Und das funktioniert? Raphael Fellmer versichert: „Ja, sogar ziemlich gut! Wir bekommen jeden Tag superpositive Rückmeldungen, sowohl von den Händlern als auch von Privatkunden. Man sagt uns ‚Endlich, es gibt euch!‘“ Trotzdem, eine Menge Leute davon zu überzeugen, dass sie ihr Verbraucherverhalten ändern sollen, ist sicher nicht einfach. „Mit Metro haben die Verhandlungen beispielsweise zehn Monate gedauert“, sagt Fellmer, „heute holen wir an sechs von sieben Tagen Nahrungsmittel bei zwei Handelsketten in Berlin ab, und die sind sehr glücklich mit dieser Partnerschaft.
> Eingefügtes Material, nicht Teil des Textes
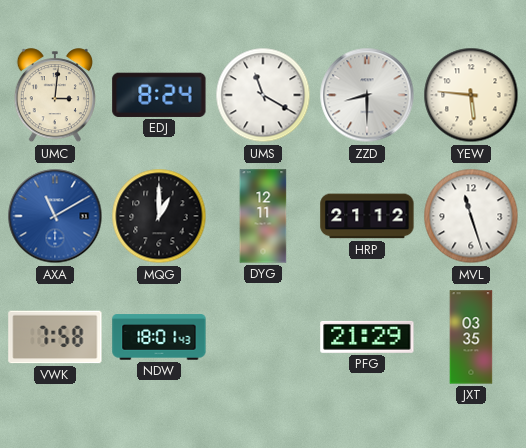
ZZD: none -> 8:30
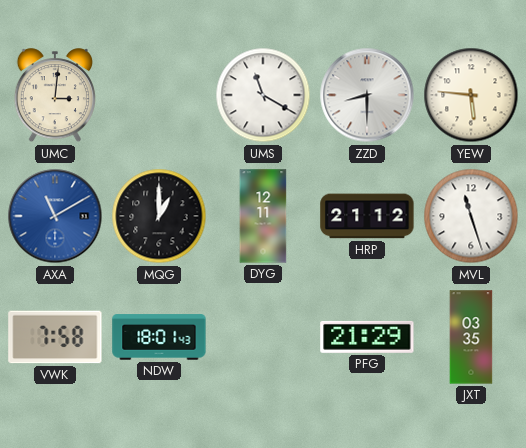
EDJ: 8:24 -> none
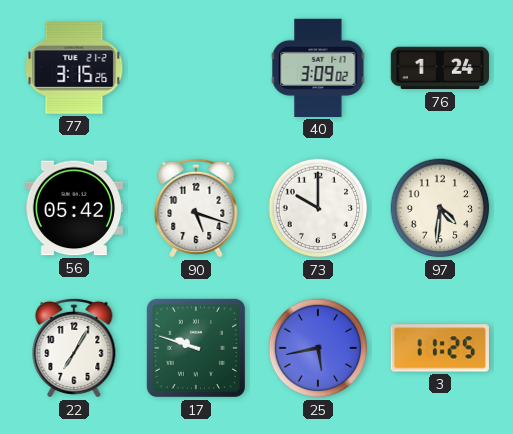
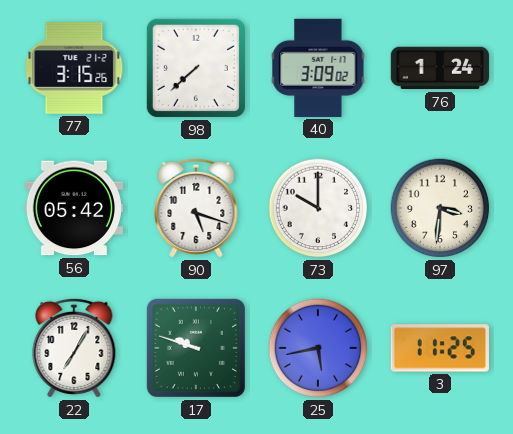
98: none -> 7:38
97: 4:31 -> 3:31
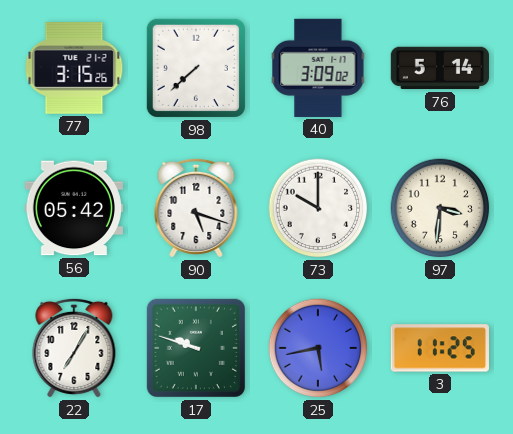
76: 1:24 -> 5:14
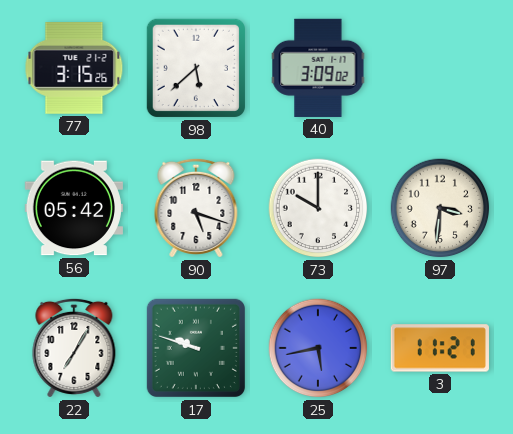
98: 7:38 -> 5:38
76: 5:14 -> none
3: 11:25 -> 11:21
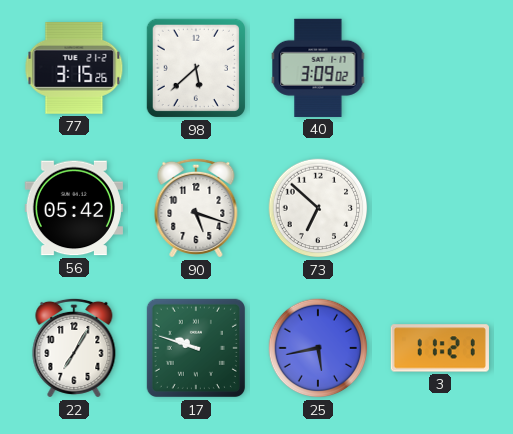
73: 10:00 -> 6:52
97: 3:31 -> none
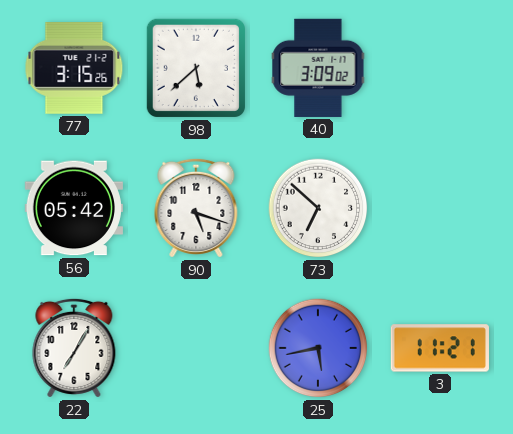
17: 9:48 -> none
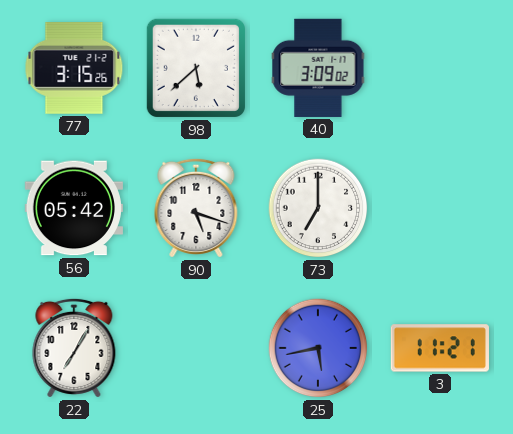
73: 6:52 -> 7:00
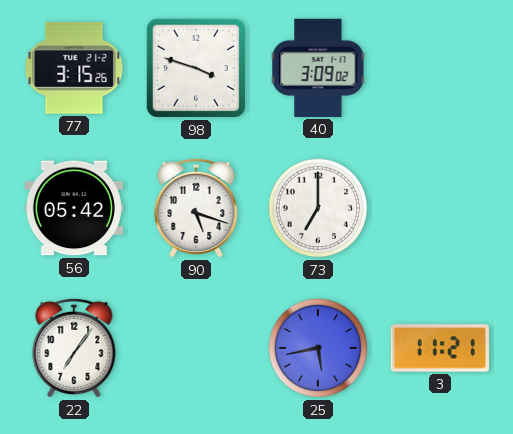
98: 5:38 -> 3:48
22: 7:05 -> 7:06
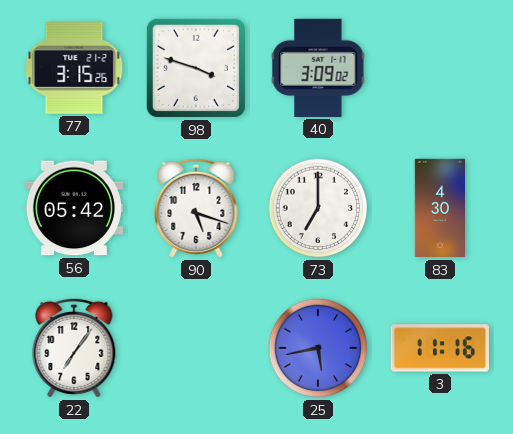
83: none -> 4:30
3: 11:21 -> 11:16
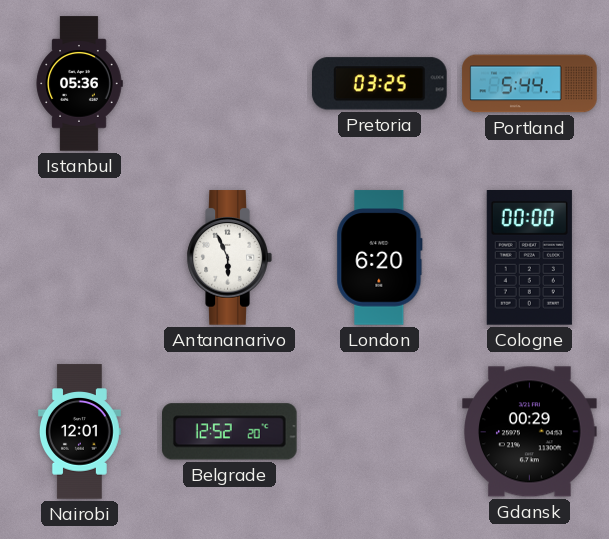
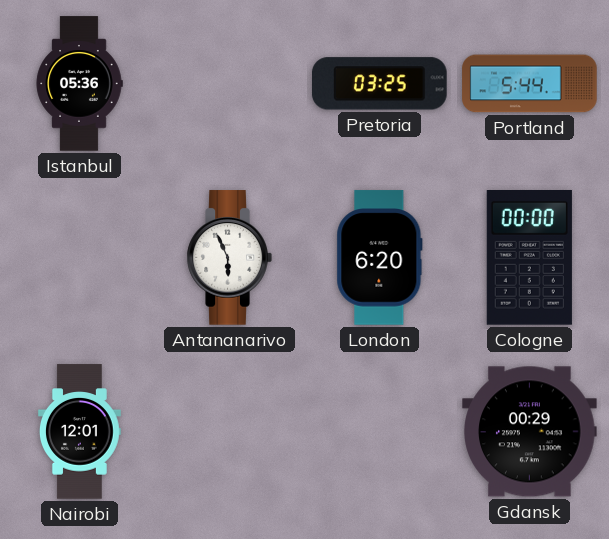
Belgrade: 12:52 -> none
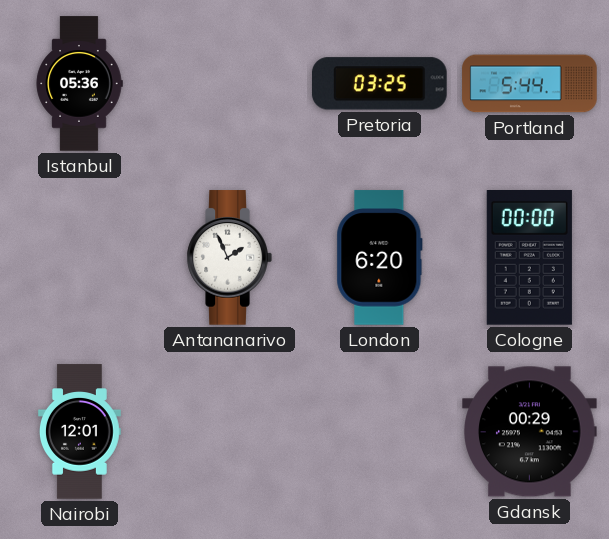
Antananarivo: 5:56 -> 1:56
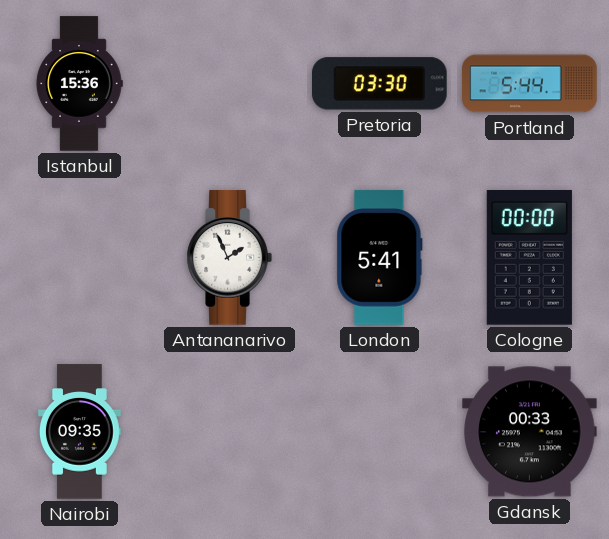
Istanbul: 05:36 -> 15:36
Pretoria: 03:25 -> 03:30
London: 6:20 -> 5:41
Nairobi: 12:01 -> 09:35
Gdansk: 00:29 -> 00:33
Sie ermöglicht den Partnern Einsparungen, ist gut für ihr Image, und ihre Angestellten freuen sich.“ 

Bleibt noch, die Verbraucher von diesem Vorgehen zu überzeugen. Schließlich kann man noch längst nicht alles bei SirPlus kaufen. „Das stimmt, aber irgendwann muss man einfach anfangen. Man kann nicht immer darauf warten, dass alles perfekt ist“, so Fellmer. Wie gelingt es, Kunden zu dieser neuen Art des Konsums zu bewegen? „Erstens muss man wissen, dass wir jeden Tag neue Produkte aufnehmen. In einem Jahr gibt es sicher 500 verschiedene. Milchprodukte, Fleisch, Kosmetik- und Haushaltsprodukte - das ist auf dem Weg. Dann haben wir ein System eingerichtet, mit dem wir Boxen an Haushalte in Berlin liefern und bald auch an Haushalte in ganz Deutschland, damit jeder davon profitieren kann.“ Früher oder später sollen diese „Retterboxen“ in einer veganen, vegetarischen oder glutenfreien Variante lieferbar sein, und das in ganz Europa.
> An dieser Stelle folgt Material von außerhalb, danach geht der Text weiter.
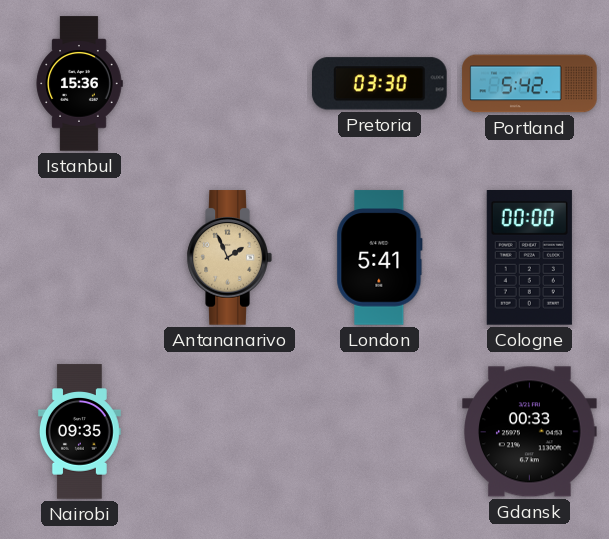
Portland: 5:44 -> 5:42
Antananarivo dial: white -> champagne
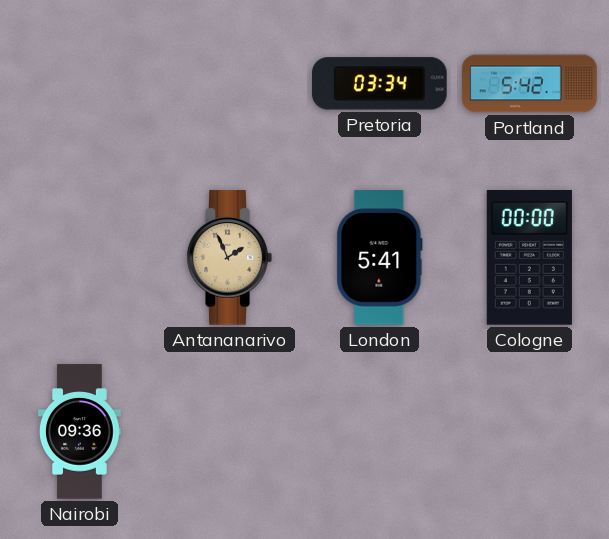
Istanbul: 15:36 -> none
Pretoria: 03:30 -> 03:34
Nairobi: 09:35 -> 09:36
Gdansk: 00:33 -> none
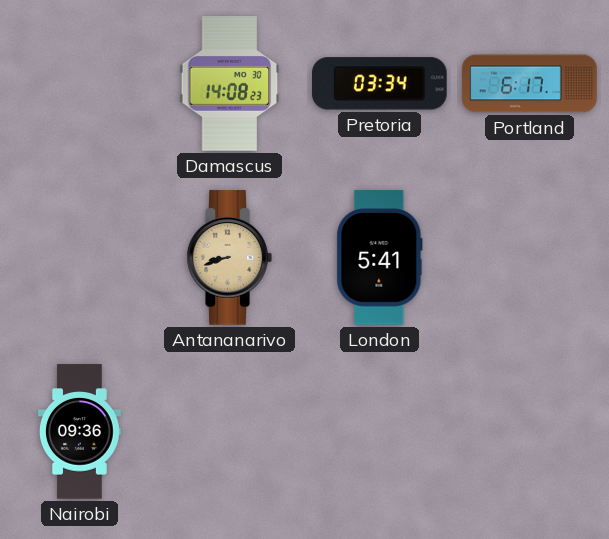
Damascus: none -> 14:08
Portland: 5:42 -> 6:17
Antananarivo: 1:56 -> 8:42
Cologne: 00:00 -> none
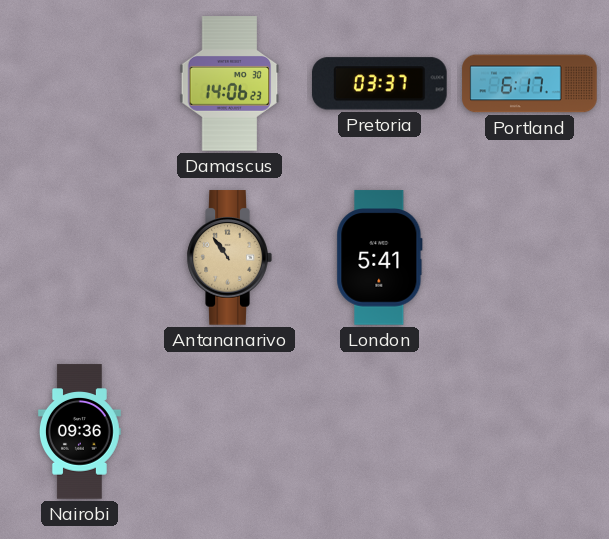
Damascus: 14:08 -> 14:06
Pretoria: 03:34 -> 03:37
Antananarivo: 8:42 -> 10:54
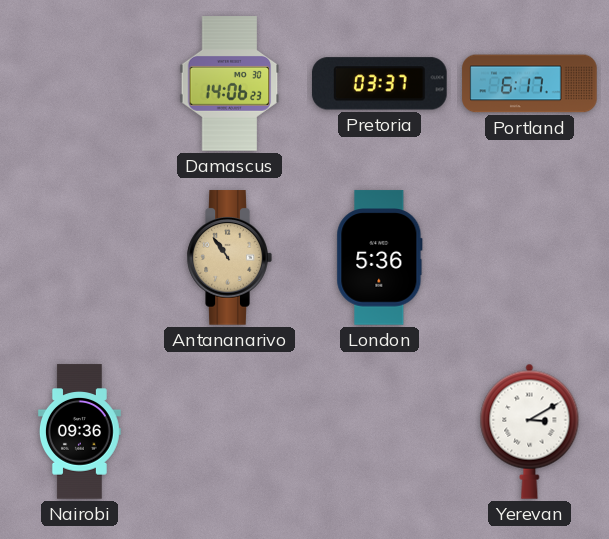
London: 5:41 -> 5:36
Yerevan: none -> 3:10
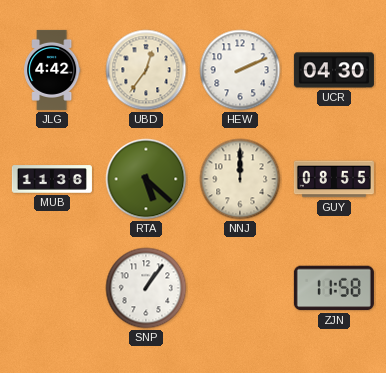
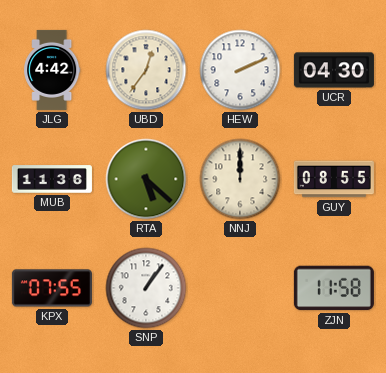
KPX: none -> 07:55
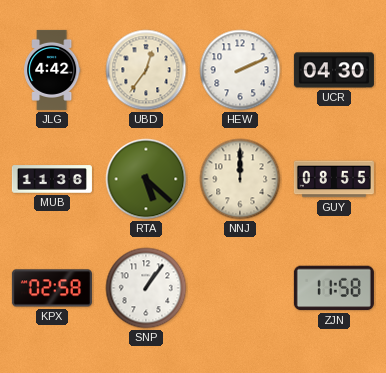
KPX: 07:55 -> 02:58
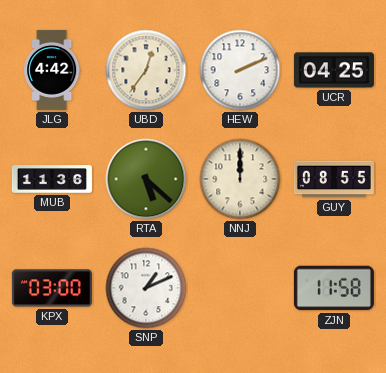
UCR: 04:30 -> 04:25
KPX: 02:58 -> 03:00
SNP: 1:06 -> 1:11
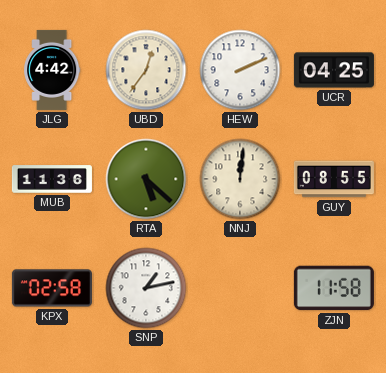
NNJ: 12:00 -> 12:01
KPX: 03:00 -> 02:58
SNP: 1:11 -> 1:13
Krumme Gurken im Kühlschrank

Mit allen zu reden und jedem die Möglichkeit zu geben, die Dinge zu ändern - das ist das Ziel von SirPlus. Es ist eine andere Art zu sagen, dass wir alle mitverantwortlich sind. „Das Problem ist, dass Obst und Gemüse heute bestimmten Normen entsprechen müssen. Die Gurken müssen beispielsweise gerade sein. Die Konsumenten haben das übernommen. Aber wie sollte man ihnen das auch vorwerfen? Nicht alle können die Zahlen zur Lebensmittelverschwendung zitieren. Die Leute wissen zwar unterbewusst, dass Essen weggeworfen wird,  aber sie wissen nicht genau, in welchem Ausmaß.“

Fellmer erwähnt die Schulen. Wenn man nur den Kindern schon von klein auf zeigen würde, dass die Natur keine perfekt geraden Möhren oder perfekt runden Tomaten hervorbringt. Dass hinter dieser Kiste Äpfel Männer und Frauen stecken, Arbeit, Schweiß. „Wenn ihr zum Bäcker geht und es da euer Lieblingsbaguette nicht gibt, macht euch nicht auf, um es woanders zu suchen. Im Gegenteil, nutzt die Gelegenheit dazu, ein anderes Brot auszusuchen“, ermuntert der Aktivist. Das sei nämlich auch eine der Ursachen der Lebensmittelverschwendung: Die Überproduktion, die als Reaktion auf unser Bedürfnis entsteht, alles jederzeit greifbar zu haben. Fellmer fragt: „Warum muss der Kühlschrank zu Hause immer voll sein? Wäre es nicht gut, sich nicht mehr zu fragen, was man heute Abend gerne essen würde, sondern was man heute Abend essen müsste? Was droht sonst morgen im Mülleimer zu landen? Dieser Rest Reis? Dieser Joghurt?“

Nach zahlreichen Kampagnen, der Eröffnung von Supermärkten, der Lieferung nach Hause und dem Einsammeln von Nahrungsmitteln von großen Handelsketten und Landwirten (was sich B2C nennt, Business to Consumers), nimmt SirPlus nun B2B (Business to Business) in Angriff, sowie das Fundament des gesamten Systems. „Wir sind dabei, eine Plattform zu erstellen, um die verschiedenen Beteiligten zusammenzubringen. Stellt euch vor, dass ein Landwirt 200 Kilo Kartoffeln übrig hat. Er könnte das auf der Plattform melden. Ein Chipshersteller könnte das sehen, die Kartoffeln erhalten, seine Kunden, wenn er will, über diese Aktion informieren, und so dafür sorgen, dass die 200 Kilo nicht in der Tonne landen.“ Zwar wird diese Art der Vermittlung eine Einkommensquelle für SirPlus sein, Nichtregierungsorganisationen (NGOs) aber wird der Service gratis zur Verfügung gestellt.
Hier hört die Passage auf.